In Muslim Leaguers’ imagination, Delhi, the historical center of Muslim dynasties, would necessarily be part of Pakistan, whatever form the latter would take. This conviction was strengthened by Muslims’ relative numerical strength in the city (over 30 percent) and their dominance in the city’s police, administration, and Municipal Committee—a consequence of the colonial government’s strategic cultivation of the Muslim elite as a counterweight to Hindu influence. This explosive combination of territorial ambiguity and utopianism shaped the politics of Pakistan in Delhi. Exploring this politics, the book traces how the captivating yet ambiguous idea of Pakistan gained momentum in Delhi during World War II, and how it then transformed from a nebulous, utopian concept to a concrete, territorial reality, ushering in a period of great violence, displacement, and uncertainty about belonging in the city and the nation.


NATION BUILDING AND STATE FORMATION

Shifting its gaze to the post-1947 years, the book delves into Muslim dispossession and spatial segregation, the politics of rehabilitating Sikh and Hindu refugees, the rise of the Jana Sangh Party as a political force in the city, and the role of the Urdu public sphere in voicing, interpreting, and shaping these structural changes on the ground.

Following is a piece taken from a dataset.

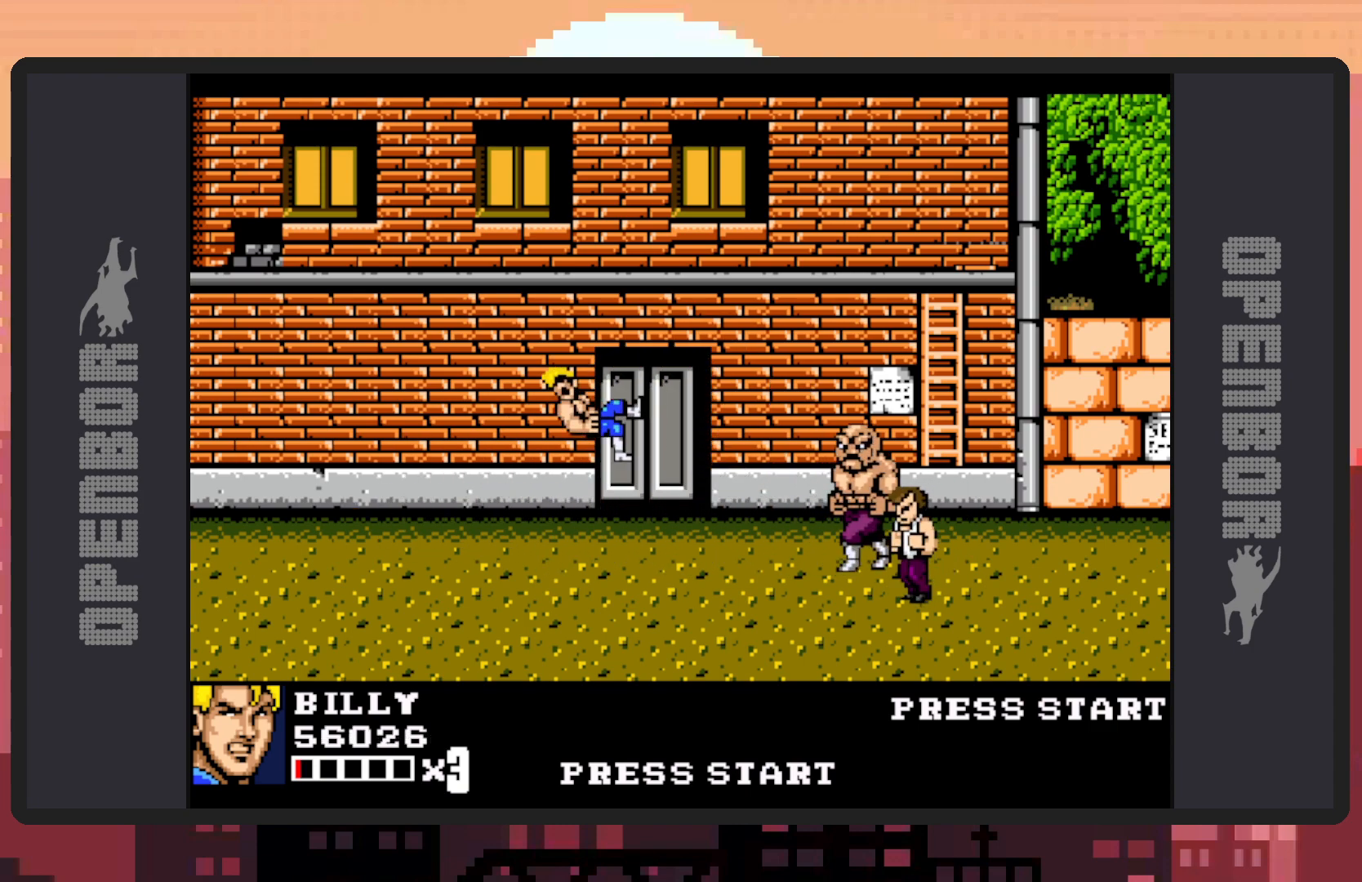
{"buttons": ["DPAD_DOWN"], "events": [[33, "Y", "down"], [100, "Y", "up"], [133, "Y", "down"], [167, "Y", "up"], [350, "DPAD_DOWN", "down"]]}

Debates over Indian secularism and citizenship loomed large in these formative days, shaping the contours of Indian democracy and delineating its lingering challenges. A contradiction underlay the 1947 moment—India was formed as a democracy committed to secularism, pluralism, and citizenship by birthplace (jus soli), yet it emerged from a partition along religious lines, which was implicitly undergirded by a notion of citizenship by blood descent (jus sanguinis) and involved horrid sectarian violence. As the analysis shows, this fundamental contradiction gave birth to competing articulations of the nation, minority rights, and citizenship, which clashed on the streets and in the cabinet, and occasionally within Jawaharlal Nehru’s own mind and actions. A fundamental tension remained between individual rights and community rights, between national integration and minority protection, which mirrored the difficulty besetting the League of Nations’ minority protection regime in interwar Europe. Muslims were caught between the contradictory pulls of assimilation and ghettoization.

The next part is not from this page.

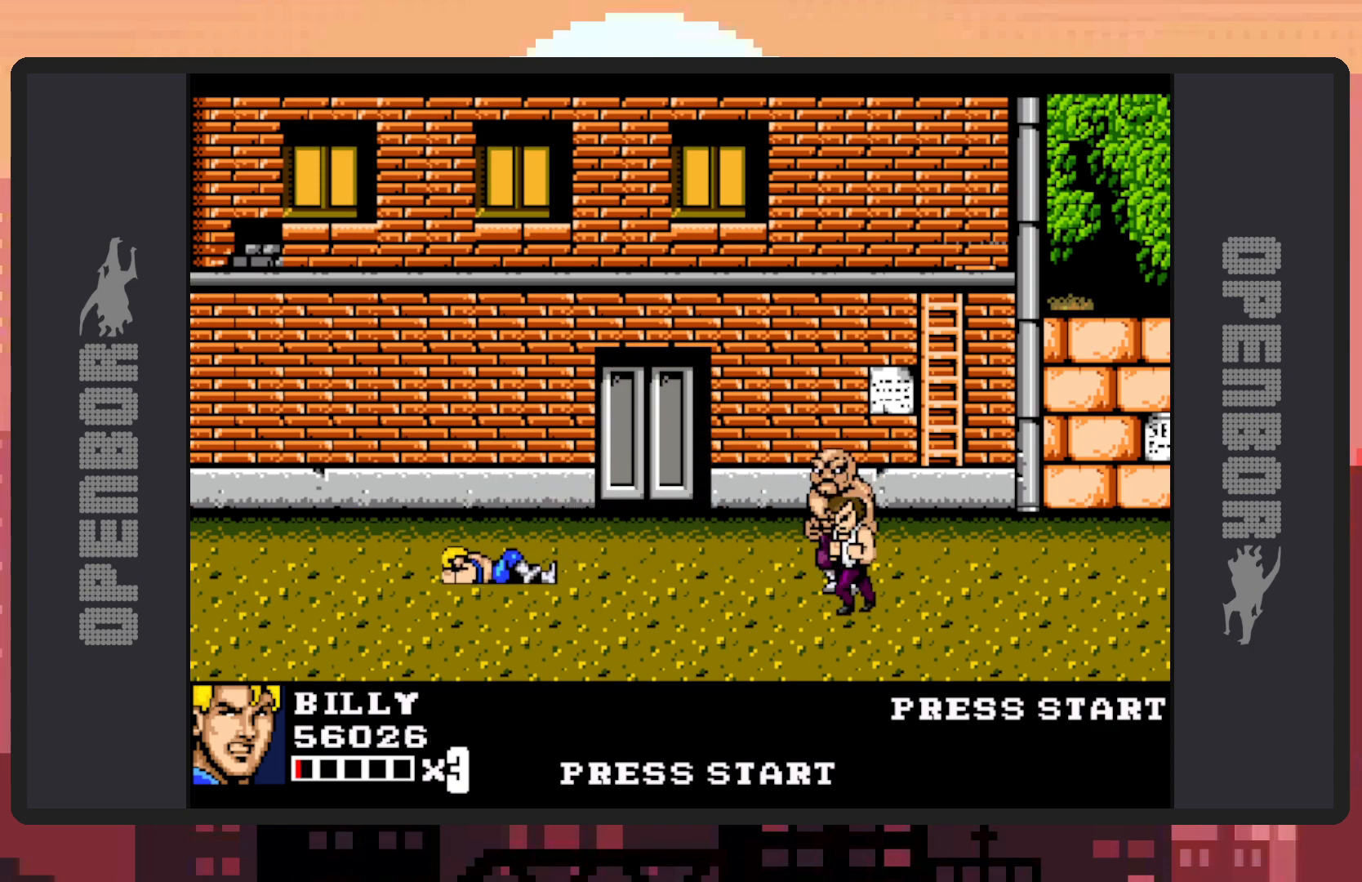
{"buttons": ["DPAD_DOWN", "DPAD_RIGHT"], "events": [[50, "DPAD_RIGHT", "down"]]}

The other issue that proved central to contemporary debates about democracy and citizenship was the confrontation between civil liberties and the legacy of colonial sovereignty—which was inscribed into the legal, administrative, and policing structures of the postcolonial state. The two imperatives clashed forcefully in Delhi, whose transformation from a viceregal center to a visible theater of national politics gathered momentum during World War II and reached full fruition after independence. Delhi’s status as the nation’s capital made it a pivot for national leaders, opposition parties, and mass movements, while simultaneously bolstering the authoritarian colonial concern with law and order, geared to restrain exactly such mobilizations. Thus, early postcolonial Delhi witnessed surveillance, restrictions on people’s political freedoms, and even a surge of preventive detentions, all of which were holdovers from the colonial regime. Yet these abuses catalyzed a backlash from opposition leaders and activists, who advanced a vibrant discourse of civil liberties as part and parcel of citizens’ rights.

In probing the intersection of partition with nation building and state formation, the analysis pursues recent studies, which have shown that the crisis that India and Pakistan had to address at the very moment of their birth generated state formation and the creation of national subjects, and shaped the political trajectories of the cities, states, and provinces where refugees settled.43 Yet Delhi offers a special vantage point on this intersection because, as the center of national power, it was governed directly by the top echelons and served as the arena where they most squarely faced the period’s upheavals and challenges. We thus see how the architects of independent India negotiated colonial legacies, the partition crisis, and their own clashing visions over the contours of the nation, citizenship, and democracy.

The book reveals state formation as a contest at various levels of power, from the ministries to the street corner. Prime Minister Jawaharlal Nehru advocated a secular, multireligious Indian nation with an inclusive citizenship based on birth in a territory. Another camp, associated with Home Minister Sardar Patel, doubted that Muslims belonged in the nation and the city. The book reveals how this uppermost level of political struggle connected to frictions down the line among bureaucrats, policing forces, and nonstate actors. It reveals that the state itself, far from a unified agent acting on society, was itself in the making. In charting the links between different levels of political struggle and mobilization, the book also integrates high politics with subaltern studies, overcoming the prevalent dichotomy between political elites as generating events and ordinary people as enduring them.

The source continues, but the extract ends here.